**Instruções**.
A. Você pode reproduzir, sem alterar nada, a parte do texto sobre a violência no Brasil que se inicia com as palavras "Por outro lado, a" e se encerra em "vinda da periferia."?
B. Como o texto sobre a violência no Brasil prosseguiria depois da última frase mostrada? Retome-o a partir desse ponto.

**Trecho selecionado**.
====
Violência do Brasil: Uma instituição da classe dominante, por Alfeu

Fotógrafo desconhecido. Revolução de 1924: Residência afetada por bombardeio. São Paulo, 1924. Cartão-postal, gelatina/prata, 8 x 13 cm. Coleção Monsenhor Jamil Abib

Por Alfeu

A percepção da violência é comumente restrita àquelas ocorridas nos locais onde vivem os excluídos, nas margens da sociedade urbana ou rural e ela  acontece dentro dessas comunidades, quase que constantemente, e se dá entre as pessoas que habitam essas regiões e por fim, quando ela ocorre nas áreas mais privilegiadas são originárias por essa mesma periferia.

Por outro lado, a violência exercida pelo Estado com seu aparato repressivo e a que também sai das camadas previlegiadas da sociedade, onde em alguns casos formam grupos paramilitares, tem sempre o caráter de reação e de defesa contra a violência vinda da periferia.

Além disso tudo, ao se criminalizar as lutas dos trabalhadores e dos movimentos sociais disseminando a narrativa de serem  atos de violência,  acabam chancelando o Estado e os grupos dominantes a reprimir esses movimentos com a sua crueldade característica.
====
**Conteúdo dos dados**.

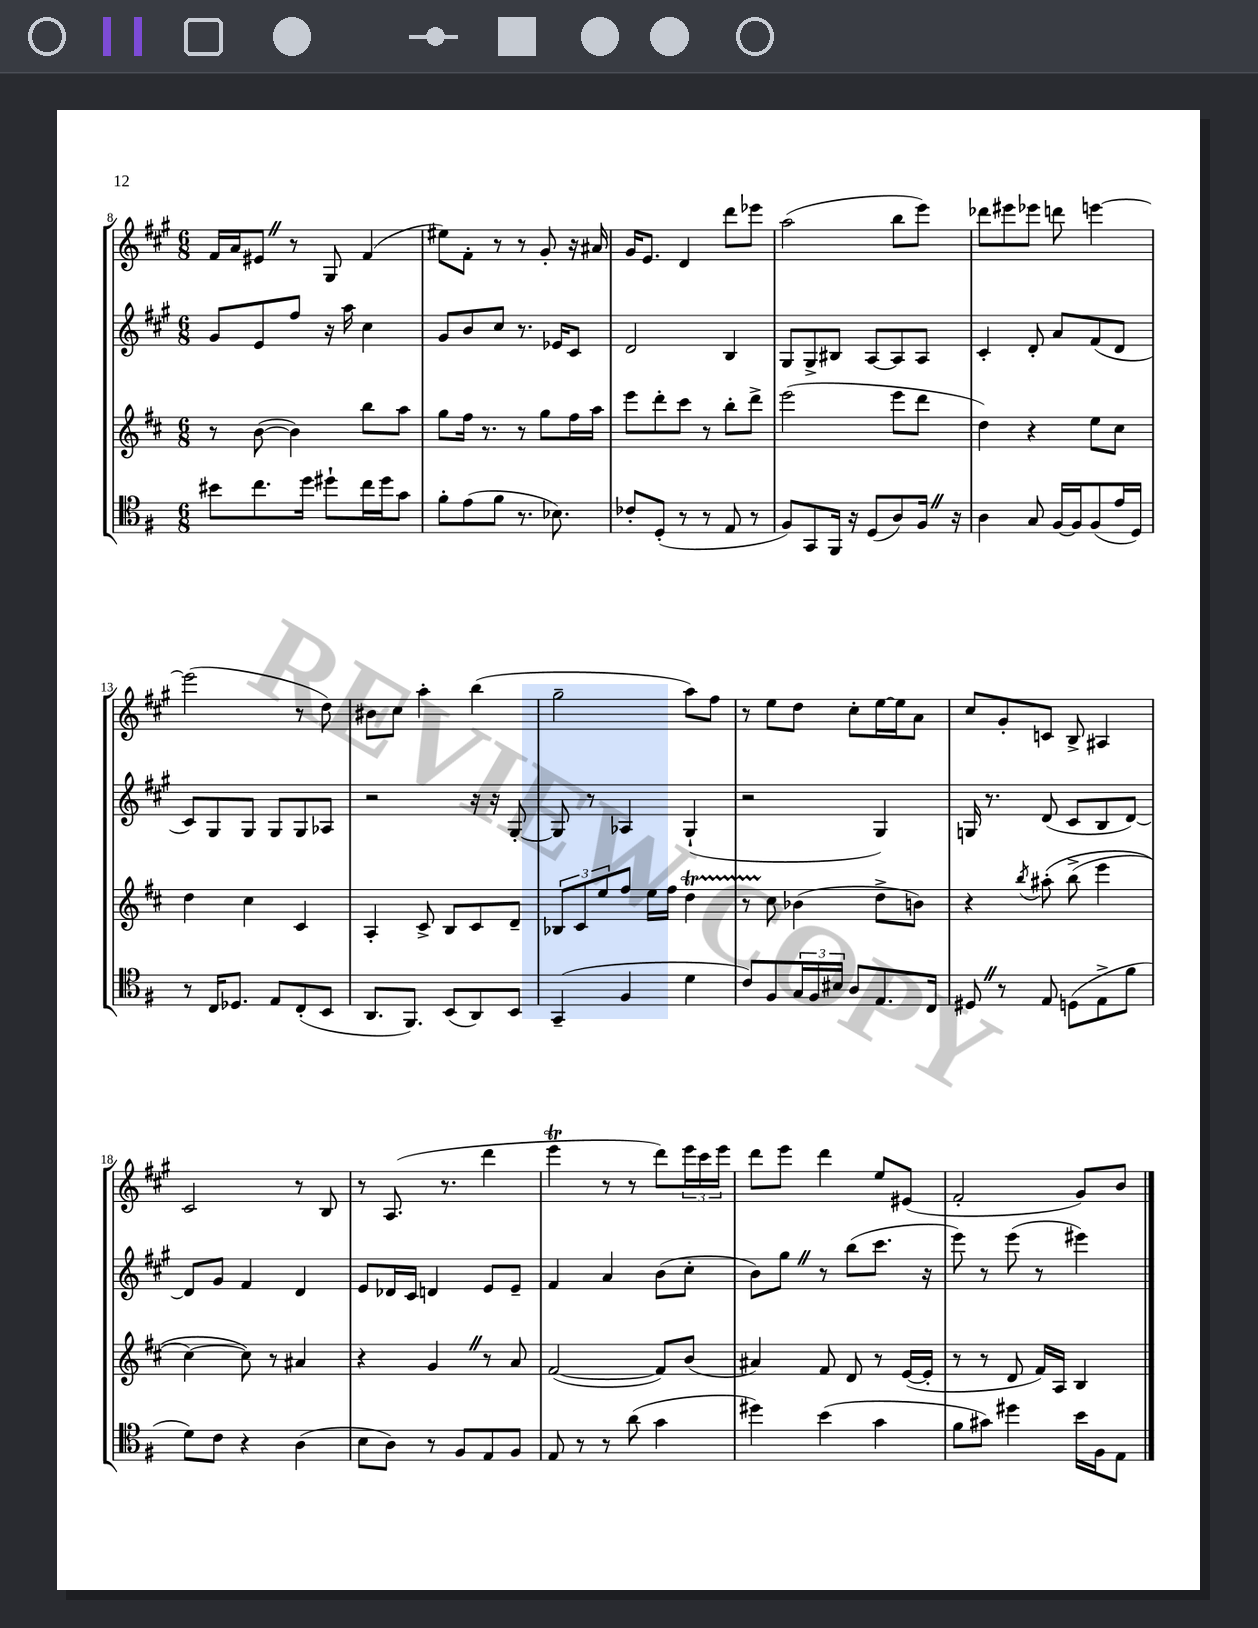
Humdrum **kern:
====
**Respostas**.
A.
Por outro lado, a violência exercida pelo Estado com seu aparato repressivo e a que também sai das camadas previlegiadas da sociedade, onde em alguns casos formam grupos paramilitares, tem sempre o caráter de reação e de defesa contra a violência vinda da periferia.

B.
Esse mito começa a cair por terra ao nos depararmos com o material disponível na exposição “Conflitos: fotografia e violência política no Brasil 1889-1964”, no Instituto Moreira Salles, que termina amanhã (25/02/18) aqui no RJ.

Lá encontramos as revoltas, insurreições e outras movimentações políticas exibidas em muitas fotografias com as descrições referentes a cada uma delas, além de filmes de curta-metragem rodando continuamente.

E o que se pode observar com todo esse material disponibilizado, é que a violência é uma característica desse país e está longe da narrativa da “Ilha da Tranquilidade” imposto pela ditadura militar , como também a da burguesia que atraves das mídias divulga incensantemente o seu modo de vida esquizofrênico com o umbigo zen conectado ao unverso cósmico.

Voltando a exposição, não vou aqui entrar em detalhes históricos, porém é interessante apesar dos conflitos escolhidos estarem bem divididos, fazer correlações entre si independendo da época e do local , pois esses registros fotográficos nos dá a dimensão de um Brasil que muitos não conhecem ou que não soa familiar mas também é um Brasil que recusamos de enxergar. Ali é preciso que se retire as vendas dos olhos para não virar uma viagem sensorial, e mesmo com as caracteríscas de uma exposição fotográfica, não pode ser limitada apenas às curiosidades do tema em questão.

Uma das imagens que impressionante são a das técnicas da degola, utilizada desde sempre até hoje, mas que começa o seu registro fotografico, onde os momentos anterior a execução, com os atores bem posicionados, incluindo a vítima, parecendo estar num estúdio fotográfico.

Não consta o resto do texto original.